Tatiana Davis, another student at UrbanPromise, also said she felt this fun afterschool project will help her. She plans on becoming a neonatologist.

"I like that this new experience will give me great opportunities when I am older," said Tatiana, a 12-year-old from Camden.

Last August, the afterschool program built three wooden rowboats and launched Faith, Hope and Promise into the Cooper River.

"That was our first venture into boat building," said Jim Cummings, director of UrbanTrekkers, an outdoor program of UrbanPromise.

It took six weeks of labor for six teens from this faith-based organization's UrbanTrekkers program to build the three 12-foot-long rowboats.

"The kids worked from blueprints and they cut the plywood for the boats," Cummings said.

Now the students are building the two sailboats from kits. The 15-foot boats are double-ended with a single sail in the middle. The boats are made of marine mahogany plywood.

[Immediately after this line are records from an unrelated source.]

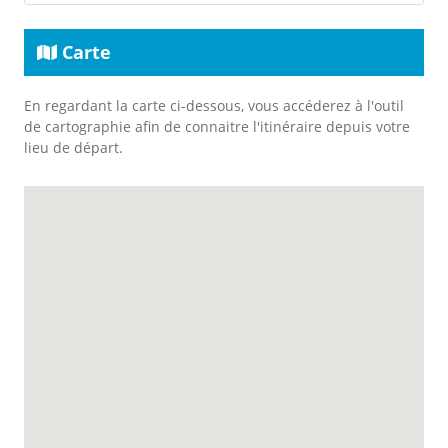
Carte
En regardant la carte ci-dessous, vous accéderez à l'outil
de cartographie afin de connaitre l'itinéraire depuis votre
lieu de départ.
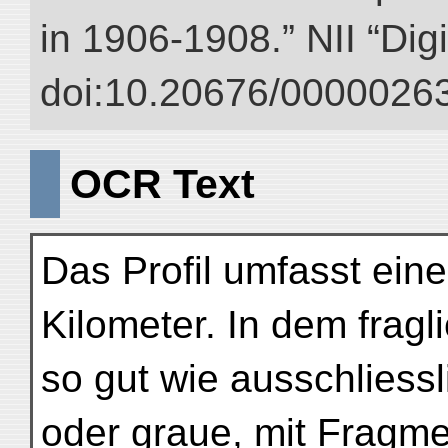
in 1906-1908.” NII “Dig
doi:10.20676/00000263
OCR Text
Das Profil umfasst ein
Kilometer. In dem fragl
so gut wie ausschliessl
oder graue, mit Fragme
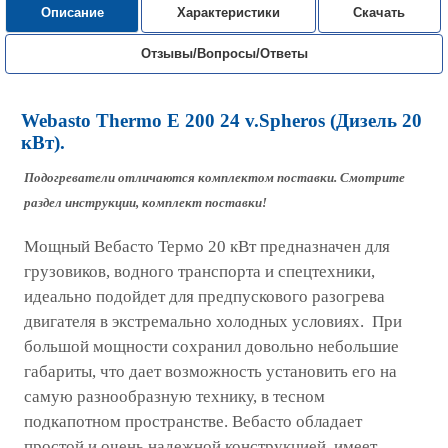
Описание
Характеристики
Скачать
Отзывы/Вопросы/Ответы
Webasto Thermo E 200 24 v.Spheros (Дизель 20
кВт).
Подогреватели отличаются комплектом поставки. Смотрите
раздел инструкции, комплект поставки!
Мощный Вебасто Термо 20 кВт предназначен для
грузовиков, водного транспорта и спецтехники,
идеально подойдет для предпускового разогрева
двигателя в экстремально холодных условиях. При
большой мощности сохранил довольно небольшие
габариты, что дает возможность установить его на
самую разнообразную технику, в тесном
подкапотном пространстве. Вебасто обладает
простой и очень надежной конструкцией, имеет,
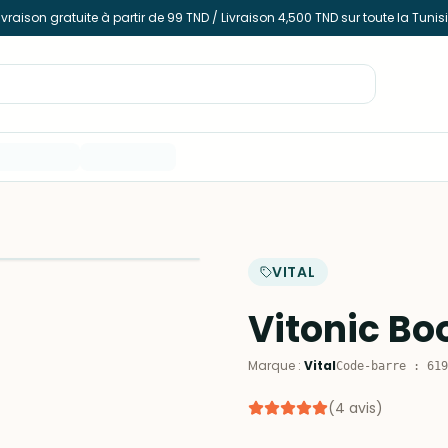
ivraison gratuite à partir de 99 TND / Livraison 4,500 TND sur toute la Tunis
VITAL
Vitonic Boo
Marque
:
Vital
Code-barre
:
619
(
4
avis
)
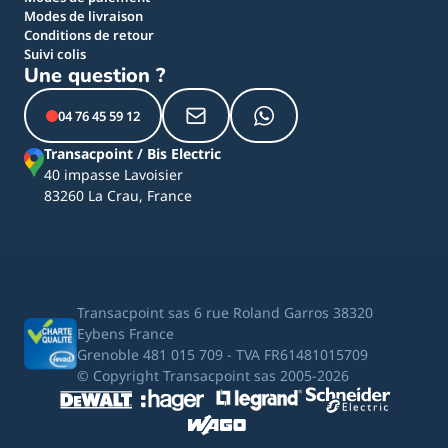
Modes de livraison
Conditions de retour
Suivi colis
Une question ?
04 76 45 59 12
Transacpoint / Bis Electric
40 impasse Lavoisier
83260 La Crau, France
Transacpoint sas 6 rue Roland Garros 38320
Eybens France
Grenoble 481 015 709 - TVA FR61481015709
© Copyright Transacpoint sas 2005-2026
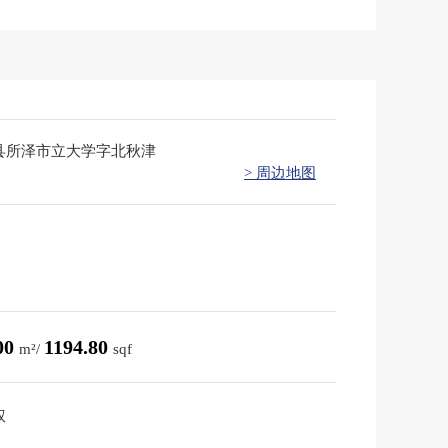
县所泽市立大学字北秋津
> 周边地图
00
1194.80
m²/
sqf
权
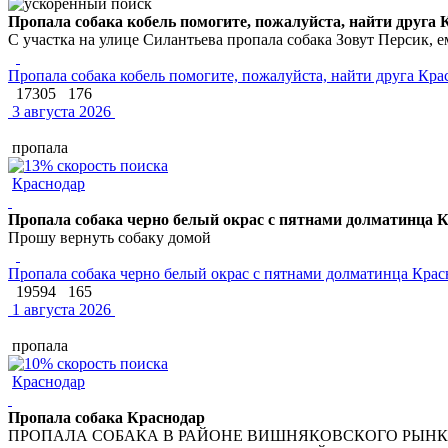
Пропала собака кобель помогите, пожалуйста, найти друга 
С участка на улице Силантьева пропала собака Зовут Персик, ем
Пропала собака кобель помогите, пожалуйста, найти друга Кра
17305
176
3 августа 2026
пропала
Краснодар
Пропала собака черно белый окрас с пятнами долматинца 
Прошу вернуть собаку домой
Пропала собака черно белый окрас с пятнами долматинца Крас
19594
165
1 августа 2026
пропала
Краснодар
Пропала собака Краснодар
ПРОПАЛА СОБАКА В РАЙОНЕ ВИШНЯКОВСКОГО РЫНКА.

The 10 students -- nine seventh- and eighth-graders and one sixth-grader -- started the project in early October. They work in split shifts with five building on Monday and the other five building on Wednesday.

The boats are scheduled to be launched on July 10 at the Cooper River Yacht Club. Before the students sail the boats, they will attend an eight-day sailing class on the Cooper River.

Throughout the winter, the students -- six girls and four boys -- have been going to a classroom session on sailing every Tuesday.

"They built little models and they race them down the rain gutters," Cummings said. "It helps them with the terminology of sailing and what are the different components of the sail."

The students have also been attending swim classes at the Boys and Girls Club in East Camden.

"We are consistently working as a team," said Bob Lehman, 62, a Haddonfield lawyer and one of four mentors for the students as they build the boats.

Charleston Clark, 12, a seventh-grader from Pennsauken, said he always wanted to own a boat one day.

"I still dream about that," Charleston said, taking a break from working on one of the boats. "I still hope my dream comes true."